We therefore need a storage solution that will not degrade with time and is compact enough to store a lot of data. The answer to this is optical storage. Data is stored by creating tiny deformities in the glass using a femtosecond laser, which can then be read back using LEDs. The deformities have different properties such as angle and phase which dictate the current value at that location.

Figure 1: Project silica: image of 1978 “Superman” movie encoded on silica glass. Photo by Jonathan Banks for Microsoft.

*** Sirius: Optical Data Center Networks

With the increased use of fiber in data centers, the cost of switching using electronic switches increases dramatically, because the light needs to be converted to electricity first, and then converted back after the switch. This incurs a large latency in the network because that process takes a long time.

Instead, one can switch on the incoming light directly using optical switches, which reduce the switching latency to a few nanoseconds. This makes it possible to have fully optical data-centers.

*** Iris: Optical Regional Networks

Finally, project Iris explores how regional and wide area cloud networks could be designed to work better with the growing network traffic.

** How to Give a Research Talk

Simon Peyton Jones gave the first talk which was extremely entertaining and insightful.
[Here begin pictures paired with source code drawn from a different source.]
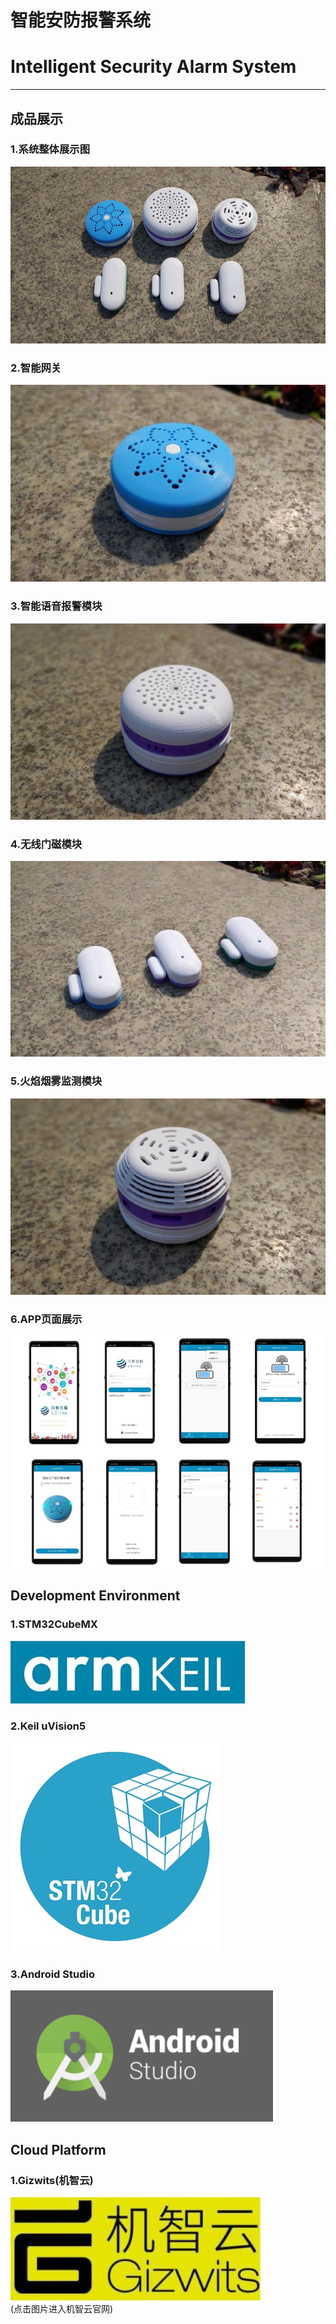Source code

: # 智能安防报警系统
# Intelligent Security Alarm System
****
## 成品展示
### 1.系统整体展示图
![](Photo/Photo2.jpg)
### 2.智能网关
![](Photo/Photo-网关.jpg)
### 3.智能语音报警模块
![](Photo/Photo-语音报警器.jpg)
### 4.无线门磁模块
![](Photo/Photo-无线门磁.jpg)
### 5.火焰烟雾监测模块
![](Photo/Photo-气体监控模块.jpg)
### 6.APP页面展示
![](Photo/Photo4.jpg)
## Development Environment
### 1.STM32CubeMX
[![](Photo/keil.jpg)](http://www.keil.com/)
### 2.Keil uVision5
[![](Photo/stm32cubemx.jpg)](https://www.st.com/zh/development-tools/stm32cubemx.html)
### 3.Android Studio
[![](Photo/android-studio-logo.png)](https://developer.android.com/studio)
## Cloud Platform
### 1.Gizwits(机智云)
[![](Photo/Gizwits.jpg)](http://www.gizwits.com/)  
(点击图片进入机智云官网)




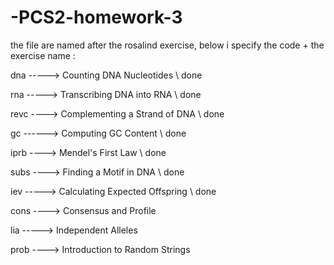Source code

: # -PCS2-homework-3

the file are named after the rosalind exercise, below i specify the code + the exercise name :


dna -----> Counting DNA Nucleotides \\ done

rna -----> Transcribing DNA into RNA \\ done

revc ----> Complementing a Strand of DNA \\ done

gc ------> Computing GC Content \\ done

iprb ----> Mendel's First Law \\ done

subs ----> Finding a Motif in DNA \\ done

iev -----> Calculating Expected Offspring \\ done

cons ----> Consensus and Profile

lia -----> Independent Alleles

prob ----> Introduction to Random Strings
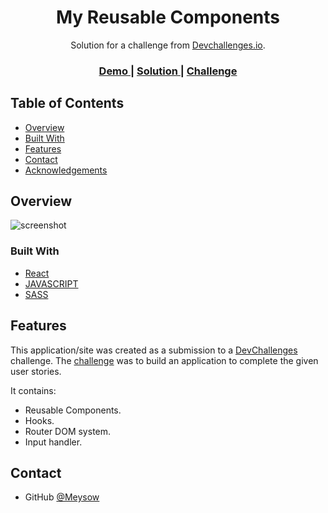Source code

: <!-- Please update value in the {}  -->

<h1 align="center">My Reusable Components</h1>

<div align="center">
   Solution for a challenge from  <a href="http://devchallenges.io" target="_blank">Devchallenges.io</a>.
</div>

<div align="center">
  <h3>
    <a href="https://meysow.github.io/My-Reusable-Components/">
      Demo
    </a>
    <span> | </span>
    <a href="https://devchallenges.io/solutions/zQhShIcli6fCa9ghapXL">
      Solution
    </a>
    <span> | </span>
    <a href="https://devchallenges.io/challenges/ohgVTyJCbm5OZyTB2gNY">
      Challenge
    </a>
  </h3>
</div>

<!-- TABLE OF CONTENTS -->

## Table of Contents

- [Overview](#overview)
- [Built With](#built-with)
- [Features](#features)
- [Contact](#contact)
- [Acknowledgements](#acknowledgements)

<!-- OVERVIEW -->

## Overview

![screenshot](https://meysow.github.io/DEVCHALLENGES/Edie-Homepage/img/ReusableComponents.png)

### Built With

<!-- This section should list any major frameworks that you built your project using. Here are a few examples.-->

- [React](https://reactjs.org/)
- [JAVASCRIPT](https://www.w3schools.com/js/)
- [SASS](https://sass-lang.com/)

## Features

<!-- List the features of your application or follow the template. Don't share the figma file here :) -->

This application/site was created as a submission to a [DevChallenges](https://devchallenges.io/challenges) challenge. The [challenge](https://devchallenges.io/challenges/ohgVTyJCbm5OZyTB2gNY) was to build an application to complete the given user stories.

It contains:

- Reusable Components.
- Hooks.
- Router DOM system.
- Input handler.

## Contact

- GitHub [@Meysow](https://github.com/Meysow)
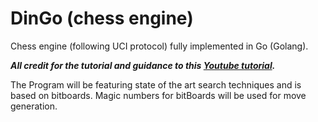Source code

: # DinGo (chess engine)
Chess engine (following UCI protocol) fully implemented in Go (Golang).

***All credit for the tutorial and guidance to this [Youtube tutorial](https://www.youtube.com/playlist?list=PLftcy-r3mehgu4gikLTFoI1CXh2bHm3rf).***

The Program will be featuring state of the art search techniques and is based on bitboards. Magic numbers for bitBoards will be used for move generation.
He really demonstrated how to give a good talk, and at the same time gave great advice on how to give a good talk, with tips that applied to conference talks as well as broader talks. The slides used Comic Sans but that only showed how good a talk can if one doesn’t mind that.

The main things that should be included in a talk are:

Motivation of the work (20%).
Key idea (80%).
There is no 3.

The purpose of the motivation is to wake people up so that they can decide if they would be interested in the talk. Most people will only give you two minutes before they open their phone and look at emails, so it is your job as the speaker to captivate them before they do that. Following this main structure, his advice is that introductions and acknowledgements should not come at the start of the talk, but should only come at the end of the talk. If the introductions are important, these could also come after the main motivation.

The rest of the talk should be on the key idea of the project, and it should on explaining the idea deeply to really satisfy the audience. Talks that only briefly touch on many areas often leaves the audience wanting more. However, this does not mean that the talk should be full of technical detail and slides containing complex and abstract formulas. Instead, examples should be given wherever possible, as it is much easier to convey the intuition behind the more general formulas. Examples also allow you to show edge cases which may show the audience why the general case is maybe not as straightforward as they are thinking.